Data for processing START

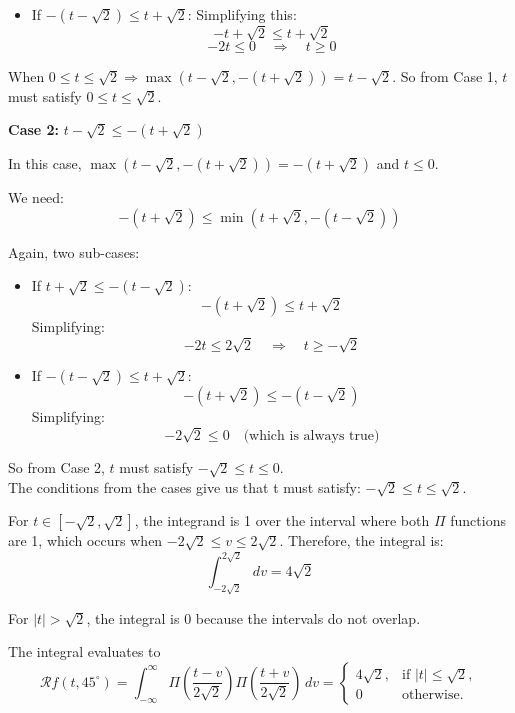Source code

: \documentclass[12pt,twoside]{article}
\begin{document}
\begin{enumerate}
\begin{itemize}
    \item If \( -(t - \sqrt{2}) \leq t + \sqrt{2} \):
    Simplifying this:
    \[
    - t + \sqrt{2} \leq t + \sqrt{2}
    \]
    \[
    -2t \leq 0 \quad \Rightarrow \quad t \geq 0
    \]
\end{itemize}

When  \( 0 \leq t \leq \sqrt{2} \Rightarrow \)\( \max(t - \sqrt{2}, -(t + \sqrt{2})) = t - \sqrt{2} \).
So from Case 1, \( t \) must satisfy \( 0 \leq t \leq \sqrt{2} \).

\textbf{Case 2: } \( t - \sqrt{2} \leq -(t + \sqrt{2}) \)

In this case, \( \max(t - \sqrt{2}, -(t + \sqrt{2})) = -(t + \sqrt{2}) \) and \( t \leq 0 \).

We need:
\[
-(t + \sqrt{2}) \leq \min(t + \sqrt{2}, -(t - \sqrt{2}))
\]


Again, two sub-cases:

\begin{itemize}
    \item If \( t + \sqrt{2} \leq -(t - \sqrt{2}) \):
    \[
    -(t + \sqrt{2}) \leq t + \sqrt{2}
    \]
    Simplifying:
    \[
    -2t \leq 2\sqrt{2} \quad \Rightarrow \quad t \geq -\sqrt{2}
    \]

    \item If \( -(t - \sqrt{2}) \leq t + \sqrt{2} \):
    \[
    -(t + \sqrt{2}) \leq -(t - \sqrt{2})
    \]
    Simplifying:
    \[
    -2\sqrt{2} \leq 0 \quad \text{(which is always true)}
    \]
\end{itemize}

So from Case 2, \( t \) must satisfy \( -\sqrt{2}  \leq t \leq 0\).
\[\]
The conditions from the cases give us that t must satisfy: $- \sqrt{2}  \leq  t  \leq  \sqrt{2} $.

For $t \in \left[ - \sqrt{2},  \sqrt{2} \right]$, the integrand is 1 over the interval where both $\Pi$ functions are 1, which occurs when 
$ -2 \sqrt{2}  \leq  v  \leq  2 \sqrt{2}$. Therefore, the integral is:
\[
	 \int_{-2 \sqrt{2}}^{2 \sqrt{2}} dv  = 4 \sqrt{2}
\]

For $|t| > \sqrt{2}$, the integral is 0  because the intervals do not overlap.

The integral evaluates to
\[
\mathcal{R}f(t, 45^{\circ})  =
 \int_{-\infty}^{\infty} \Pi\left(\frac{t-v}{2\sqrt{2}}\right) \Pi\left(\frac{t+v}{2\sqrt{2}}\right) \, dv  =
\begin{cases}
     4 \sqrt{2}, & \text{if } |t| \leq \sqrt{2}, \\
    0 & \text{otherwise}.
\end{cases}
\]


\end{enumerate}
\end{document}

Data for processing END

What to work on — Using the material above, state how many lines include the string "satisfy". Answer with a single number.

Solution to this task — 3